▸ EXERCISE TASK:
Edit everything in the listing from the line containing "common name: Grapevine beetle" down to the line containing "scientific name: Buteo jamaicensis", replacing "phylum" with "division" and leaving every other word as it is. Give back only those lines, without the pictures.

▸ SUPPLIED RECORDS:
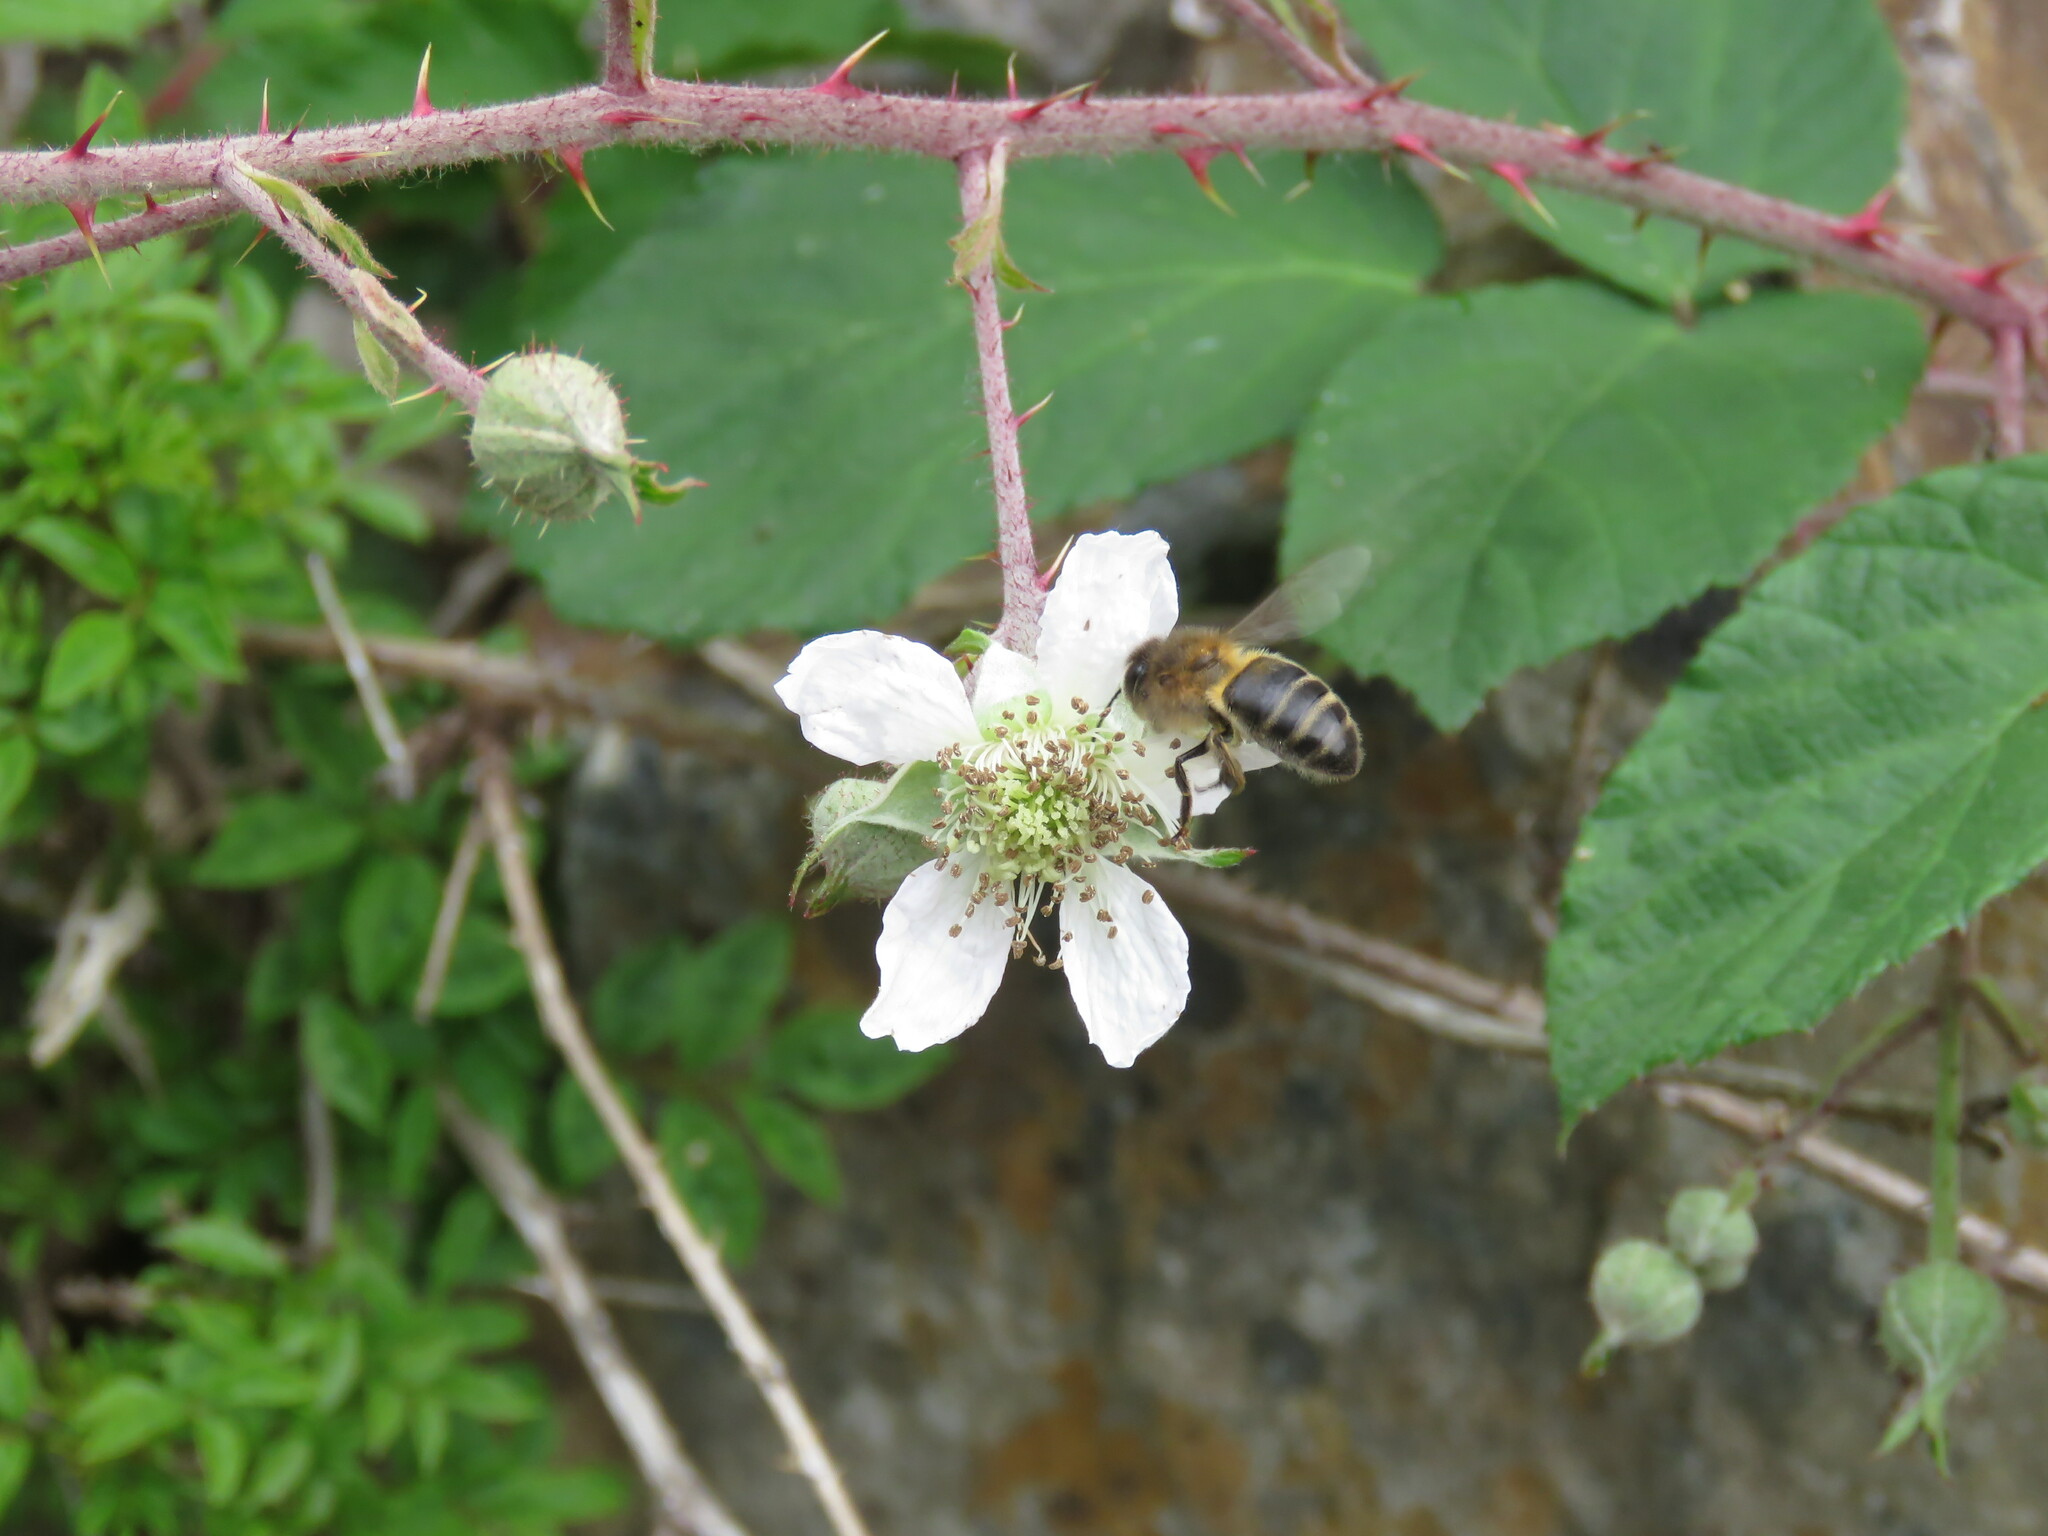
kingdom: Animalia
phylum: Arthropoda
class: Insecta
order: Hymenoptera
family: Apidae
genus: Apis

---

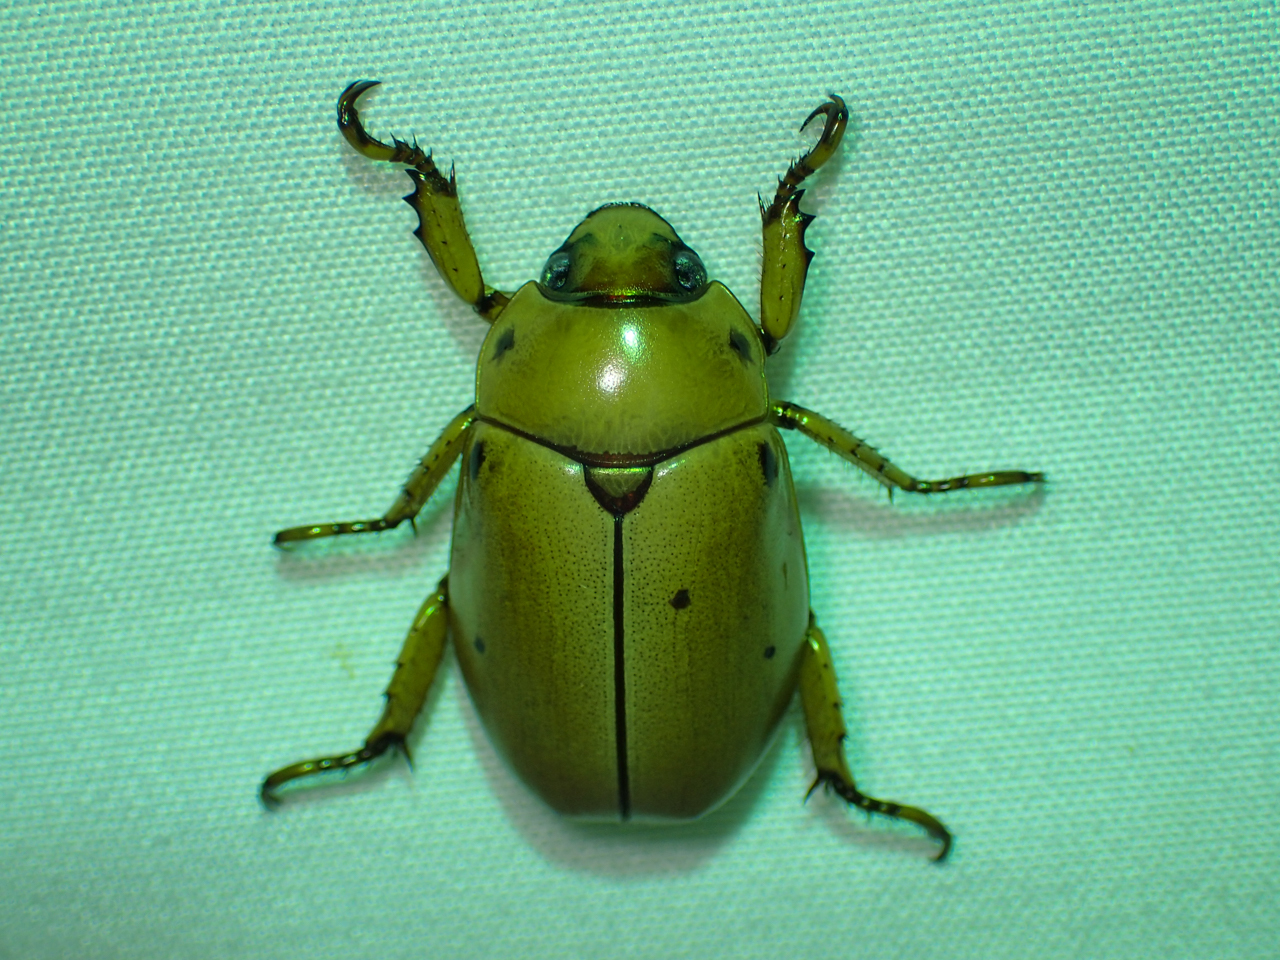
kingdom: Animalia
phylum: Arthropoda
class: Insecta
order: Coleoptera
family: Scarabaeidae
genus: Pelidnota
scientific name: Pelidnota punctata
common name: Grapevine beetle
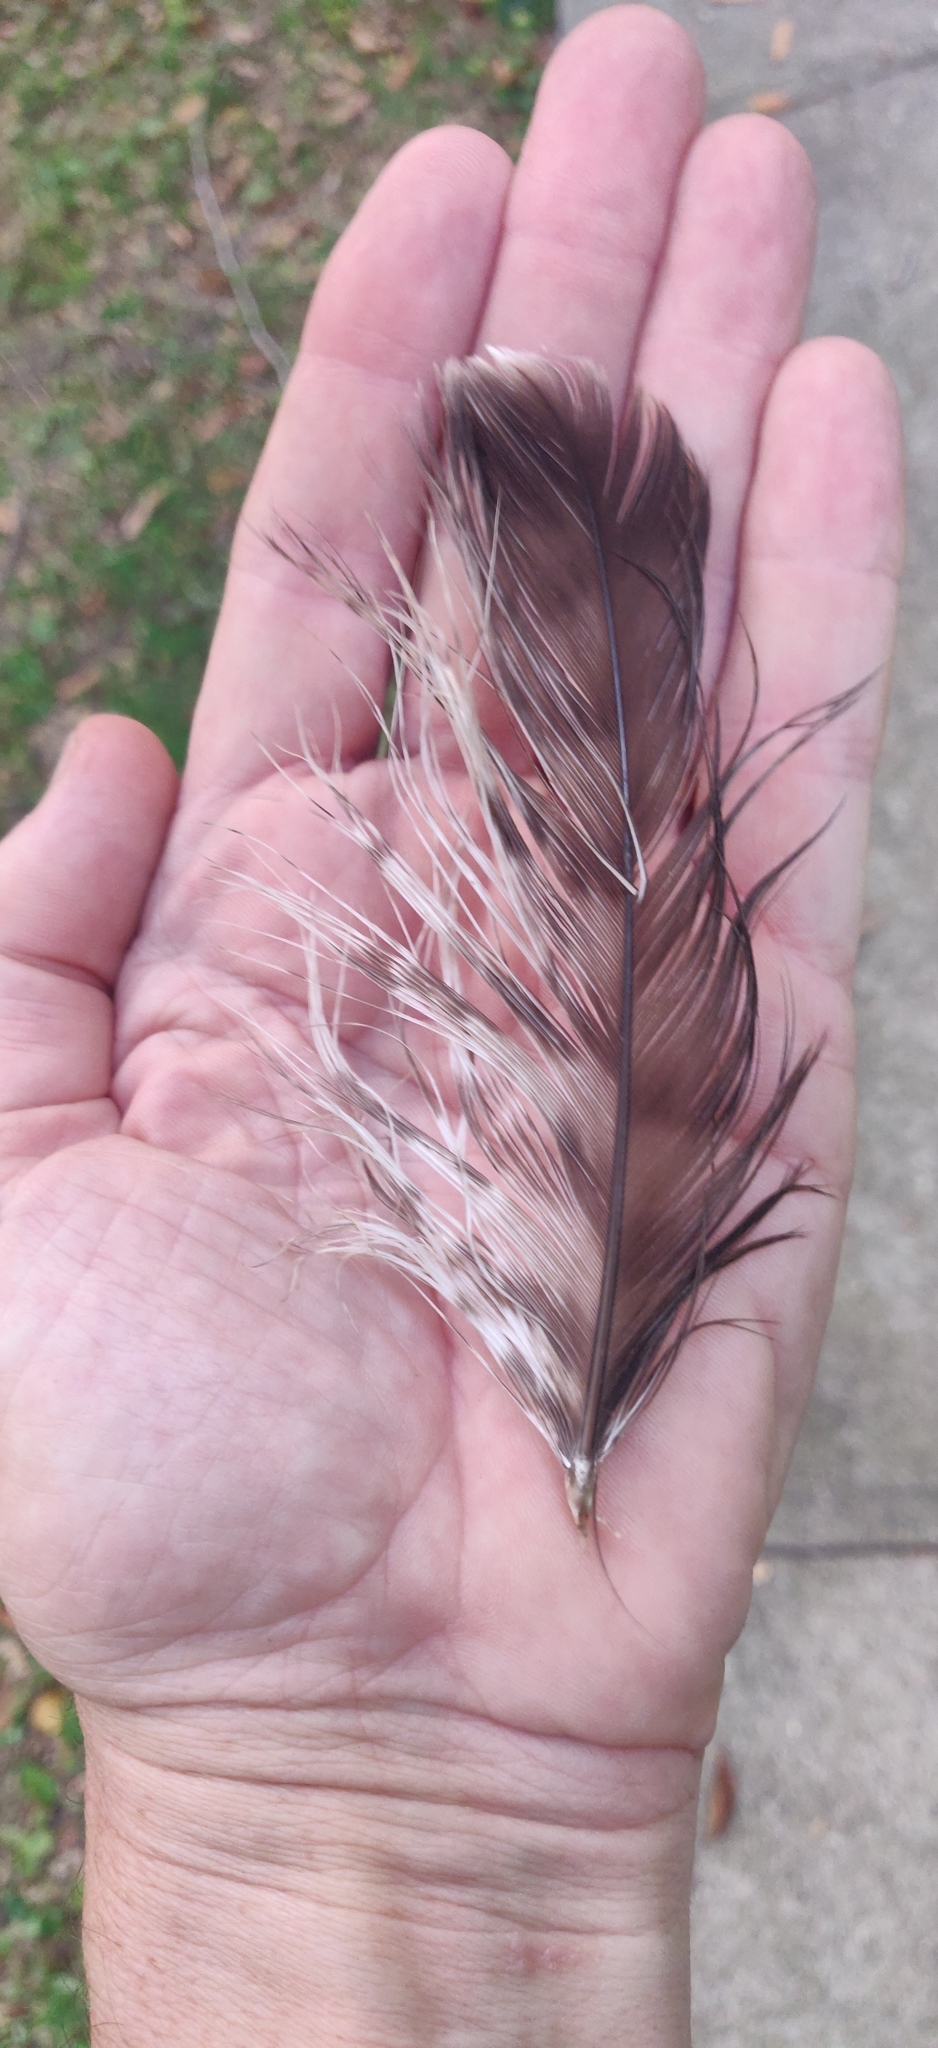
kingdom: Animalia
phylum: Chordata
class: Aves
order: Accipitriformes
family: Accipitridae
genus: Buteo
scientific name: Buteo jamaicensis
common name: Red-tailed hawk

---

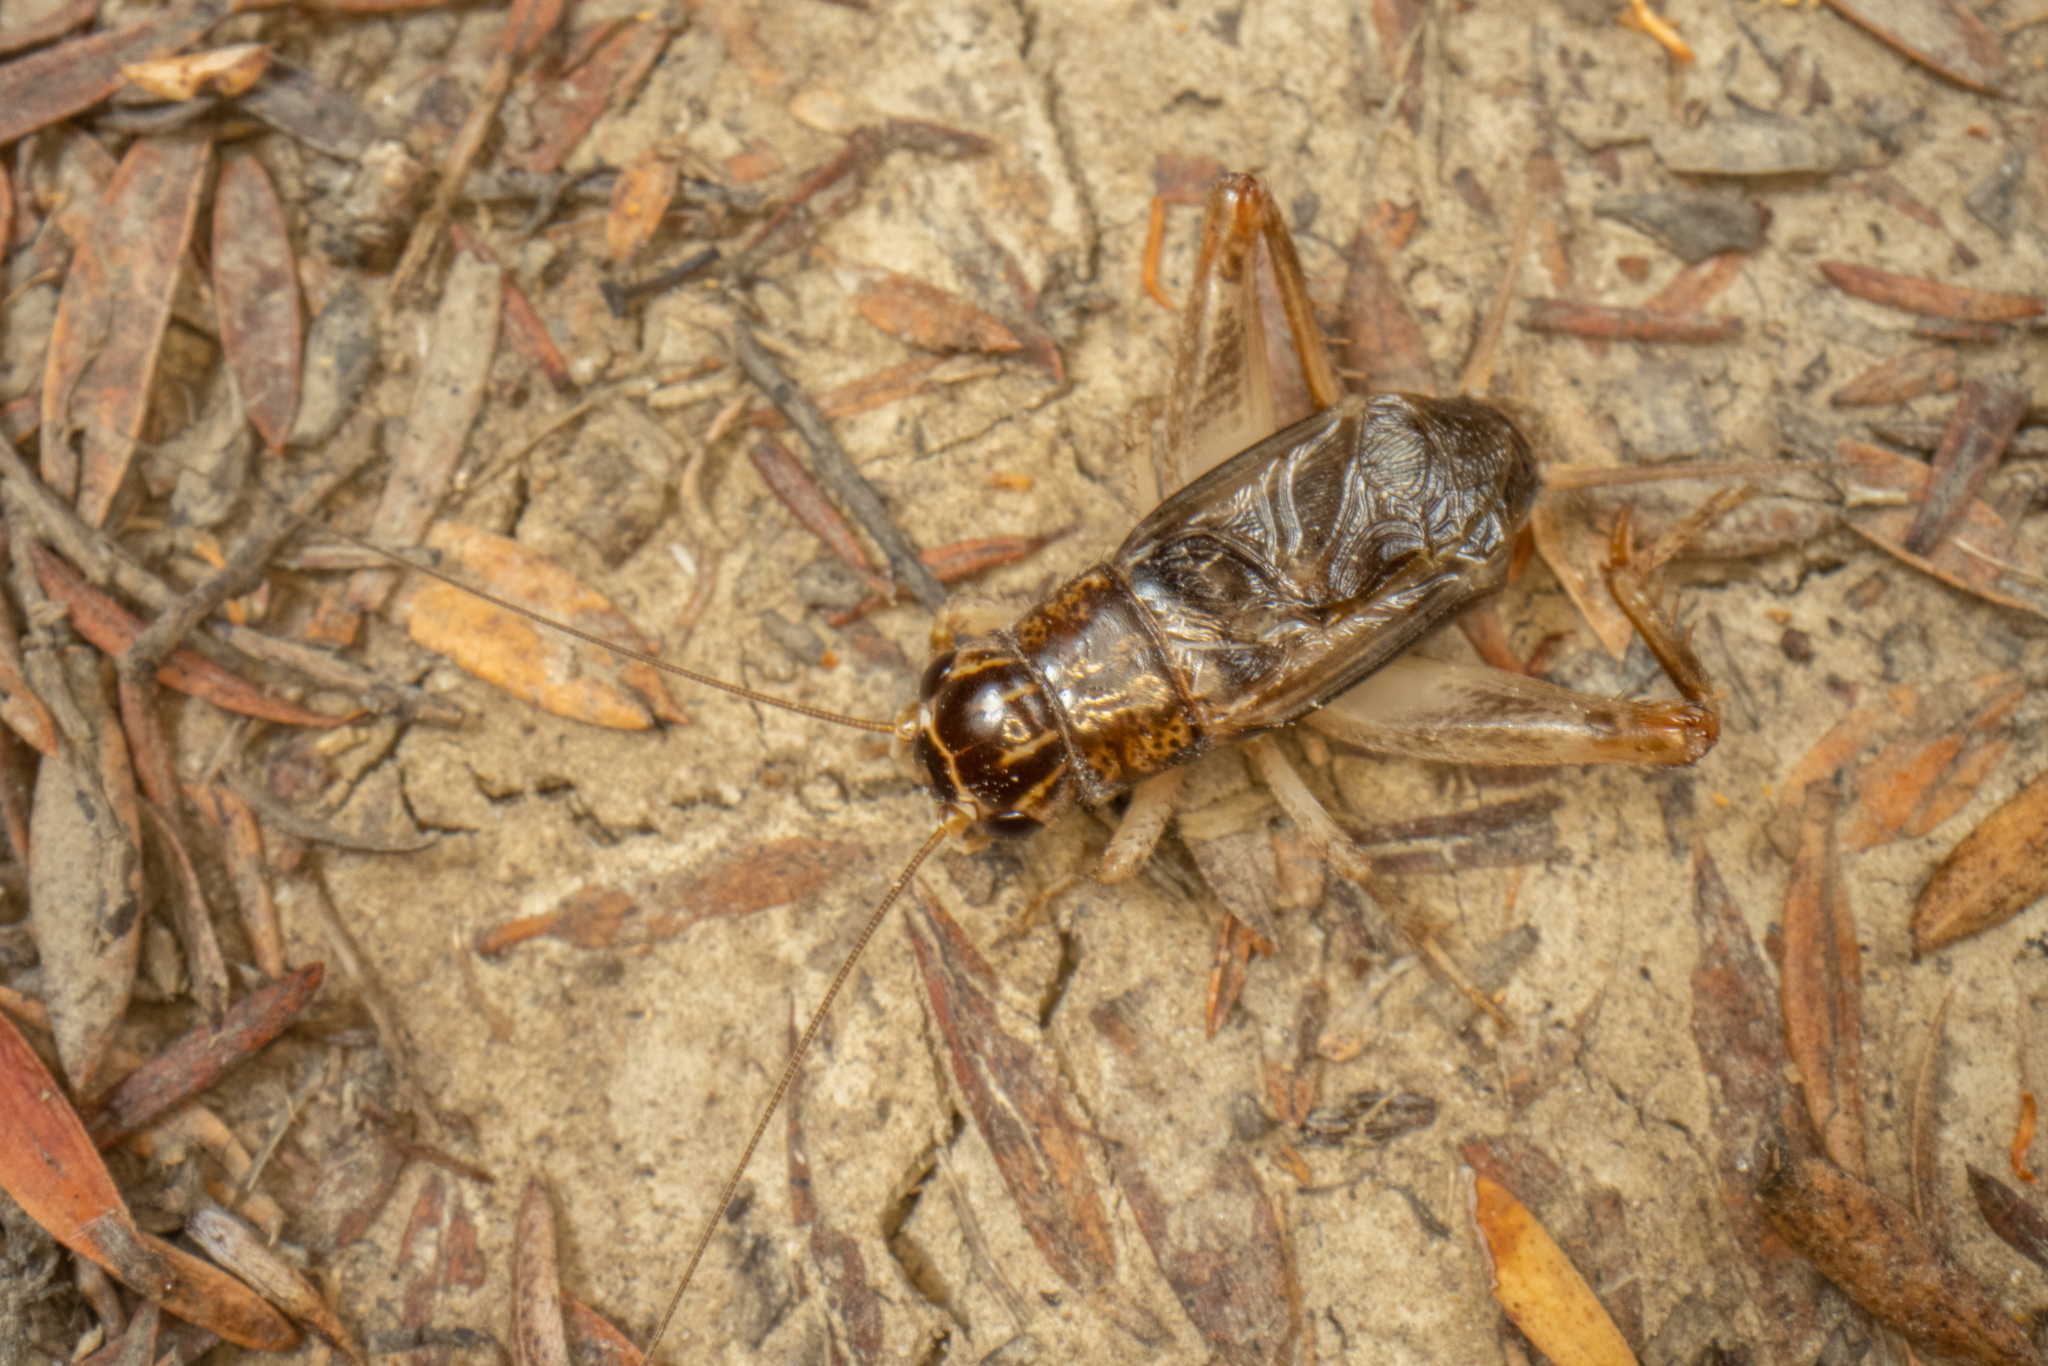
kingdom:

▸ THE COMPLETED TASK:
common name: Grapevine beetle
kingdom: Animalia
division: Chordata
class: Aves
order: Accipitriformes
family: Accipitridae
genus: Buteo
scientific name: Buteo jamaicensis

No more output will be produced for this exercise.